Kutipan Dokumen:
▶
Kerajaan Saudi sendiri sampai saat ini tidak menanggapi permintaan komentar atas hal itu, tapi seorang pejabat Gedung Putih mengatakan Kushner tidak meminta putra mahkota (Saudi) untuk berbicara dengan Mahmoud Abbas mengenai rencana tersebut.
Para Pejabat Palestina khawatir dan banyak petinggi Arab mencurigai, bahwa dengan menutup pintu di Yerusalem Timur sebagai ibukota masa depan negara Palestina, maka Trump akan menggandeng Israel dalam menawarkan pemerintah mandiri Palestina yang (areanya) terpisah dengan area tepi Barat yang diduduki Israel, dengan tidak ada hak untuk mengembalikan pengungsi yang diakibatkan oleh perang Arab-Israel pada tahun 1948 dan 1967.
Para Pejabat Palestina mengatakan bahwa mereka khawatir jika usulan yang disampaikan Mohammad bin Salman kepada Mahmoud Abbas yang konon berasal dari Kushner itu hanya akan mengajukan skenario yang sama persis seperti yg di inginkan Kushner.
Seperti yang dikatakan kepada Mahmoud Abbas, proposal tersebut memasukkan entitas Palestina di Gaza demikian juga wilayah administrasi Tepi Barat A dan B dan 10 persen wilayah C yang merupakan pemukiman Yahudi, kata seorang pejabat Palestina ketiga.
Para Pemukim Yahudi di Tepi Barat akan tetap tinggal dan tidak akan ada hak untuk kembali, dan Israel akan tetap bertanggung jawab atas perbatasan tersebut, katanya.
Usulan tersebut tampaknya sedikit berbeda dengan pembagian yang ada di Tepi Barat yang memperluas wilayah Palestina namun sebenarnya jauh dari tuntutan minimum nasional mereka.
“Hal ini ditolak oleh orang-orang Palestina. Abu Mazen (nama lain Mahmoud Abbas) menjelaskan posisi tersebut dan bahayanya terhadap kepentingan Palestina, dan nampaknya Arab Saudi memahami hal itu,” kata pejabat tersebut.
Pejabat Gedung Putih membantah bahwa Kushner telah mengkomunikasikan rincian tersebut kepada Mohammad bin Salman: “Ini tidak akan secara persis mencerminkan bagian dari pembicaraan itu.”
Trump tampaknya berusaha untuk mengurangi perlawanan atas keputusannya tentang Yerusalem itu dengan melakukan panggilan telepon ke Mahmoud Abbas pada hari Selasa, yang menekankan bahwa fihak Palestina akan mendapat keuntungan dari rencana yang dibuat oleh Kushner dan utusan Timur Tengah AS Jason Greenblatt.
◀
Daftar Tugas:
(A) Sebutkan setiap orang yang disebut namanya dalam kutipan berita tentang rencana Kushner. Tuliskan setiap orang satu kali saja, dan gabungkan nama lain dengan orang yang sama.
(B) Lanjutkan kutipan berita tentang rencana Kushner mulai dari kalimat terakhirnya.

Data Tersedia:
▶
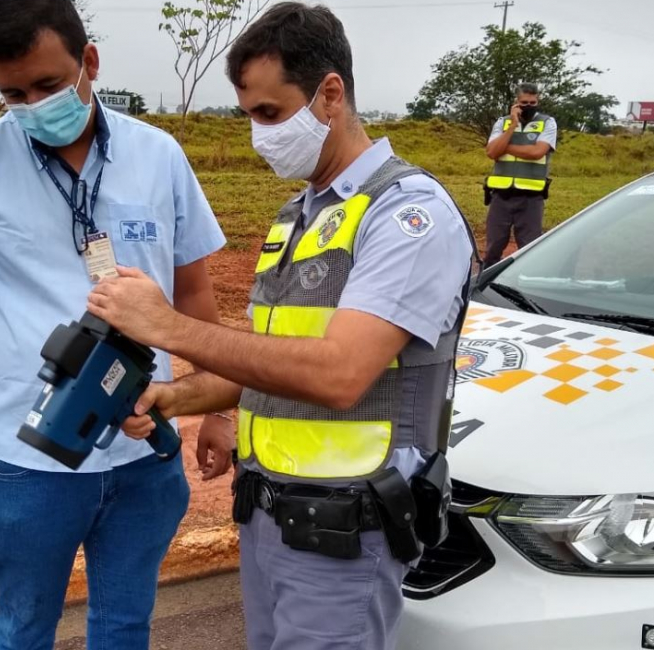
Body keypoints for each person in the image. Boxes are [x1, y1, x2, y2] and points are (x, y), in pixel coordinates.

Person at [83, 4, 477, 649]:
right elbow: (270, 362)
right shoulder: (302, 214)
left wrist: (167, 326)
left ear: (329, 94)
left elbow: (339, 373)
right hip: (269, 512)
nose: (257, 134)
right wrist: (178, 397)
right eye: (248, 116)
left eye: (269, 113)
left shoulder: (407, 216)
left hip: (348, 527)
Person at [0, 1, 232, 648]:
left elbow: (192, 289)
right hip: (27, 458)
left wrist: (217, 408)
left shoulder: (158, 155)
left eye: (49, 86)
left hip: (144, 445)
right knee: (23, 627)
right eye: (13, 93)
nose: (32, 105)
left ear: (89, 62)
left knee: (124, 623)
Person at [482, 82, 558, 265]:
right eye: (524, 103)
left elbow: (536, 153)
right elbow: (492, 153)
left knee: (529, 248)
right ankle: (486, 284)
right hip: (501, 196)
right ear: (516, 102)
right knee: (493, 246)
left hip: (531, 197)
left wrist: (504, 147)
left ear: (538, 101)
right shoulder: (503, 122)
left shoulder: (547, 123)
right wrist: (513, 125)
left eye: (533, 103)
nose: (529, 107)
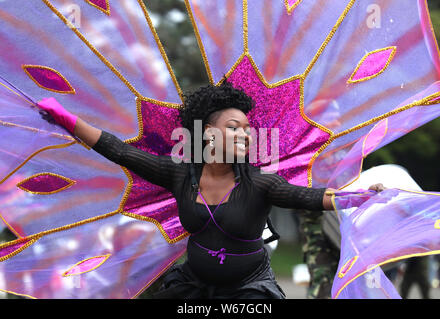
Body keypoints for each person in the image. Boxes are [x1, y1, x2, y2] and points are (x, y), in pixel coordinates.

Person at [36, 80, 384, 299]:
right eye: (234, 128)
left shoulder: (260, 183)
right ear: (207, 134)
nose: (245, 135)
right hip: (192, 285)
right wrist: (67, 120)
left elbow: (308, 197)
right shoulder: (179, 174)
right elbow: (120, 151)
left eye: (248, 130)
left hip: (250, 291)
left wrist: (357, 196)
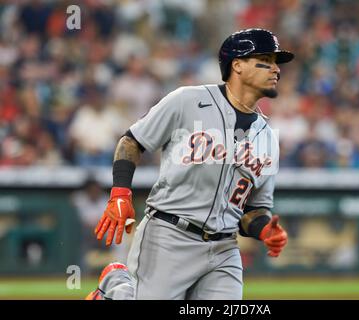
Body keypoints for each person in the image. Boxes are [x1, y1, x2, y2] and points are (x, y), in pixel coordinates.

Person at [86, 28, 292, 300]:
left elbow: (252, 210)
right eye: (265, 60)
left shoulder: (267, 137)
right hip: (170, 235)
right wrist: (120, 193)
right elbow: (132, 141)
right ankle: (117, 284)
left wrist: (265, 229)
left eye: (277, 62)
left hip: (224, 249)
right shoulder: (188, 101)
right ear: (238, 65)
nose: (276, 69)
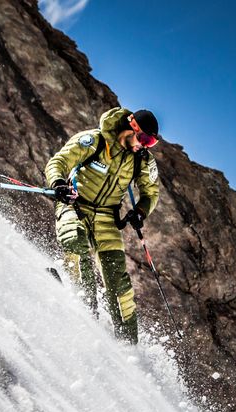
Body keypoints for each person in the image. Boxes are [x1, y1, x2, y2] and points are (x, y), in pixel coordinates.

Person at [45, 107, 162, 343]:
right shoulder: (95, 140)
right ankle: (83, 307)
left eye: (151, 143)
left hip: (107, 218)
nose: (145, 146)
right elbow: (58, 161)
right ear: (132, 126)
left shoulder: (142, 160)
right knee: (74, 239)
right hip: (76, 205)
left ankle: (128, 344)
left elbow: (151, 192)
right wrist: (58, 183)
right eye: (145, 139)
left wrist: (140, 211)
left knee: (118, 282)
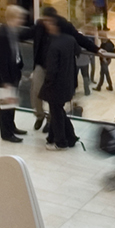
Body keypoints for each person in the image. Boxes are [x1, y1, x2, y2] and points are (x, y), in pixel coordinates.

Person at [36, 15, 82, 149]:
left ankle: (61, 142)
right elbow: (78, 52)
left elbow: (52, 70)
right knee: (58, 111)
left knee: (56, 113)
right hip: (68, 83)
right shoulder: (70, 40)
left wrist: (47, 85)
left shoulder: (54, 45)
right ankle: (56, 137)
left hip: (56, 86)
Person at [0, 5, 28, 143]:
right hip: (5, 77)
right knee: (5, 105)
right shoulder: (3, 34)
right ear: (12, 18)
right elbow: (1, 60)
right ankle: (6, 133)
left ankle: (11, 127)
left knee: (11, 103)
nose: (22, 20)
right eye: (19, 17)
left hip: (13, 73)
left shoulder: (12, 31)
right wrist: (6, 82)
◀
Jawaban:
(A) Kushner, Mahmoud Abbas (Abu Mazen), Mohammad bin Salman, Trump, Jason Greenblatt

(B)
Kata Presiden Trump dalam sebuah panggilan telepon kepada Abu Mazen (Mahmoud abbas) ,” Saya akan mengajukan beberapa proposal untuk Anda yang akan anda sukai. “Ketika Abu Mazen mendesaknya untuk memberikan rincian, Trump tidak memberikannya,” kata pejabat pertama Palestina tersebut.
Seorang sumber Saudi mengatakan bahwa dia yakin sebuah pemahaman atas perdamaian Israel-Palestina tetap akan muncul dalam beberapa minggu mendatang.
“Jangan pernah meremehkan keputusan seorang pebisnis (Trump), yang dia selalu menyebutnya sebagai suatu kesepakatan akhir,” kata sumber (Palestina) tersebut tanpa mau disebut namanya karena sensitivitas masalah tersebut.
“Saya tidak berpikir pemerintah kita (Palestina) akan menerima begitu saja, kecuali jika ada sesuatu yang baik yang ditawarkan oleh Arab Saudi bahwa Palestina akan memiliki negara mereka sendiri.”
Keputusan Trump tentang Yerusalem nampaknya hampir sama dengan Arab Saudi terhadap Israel, yang hanya menandatangani kesepakatan damai dengan Mesir dan Yordania.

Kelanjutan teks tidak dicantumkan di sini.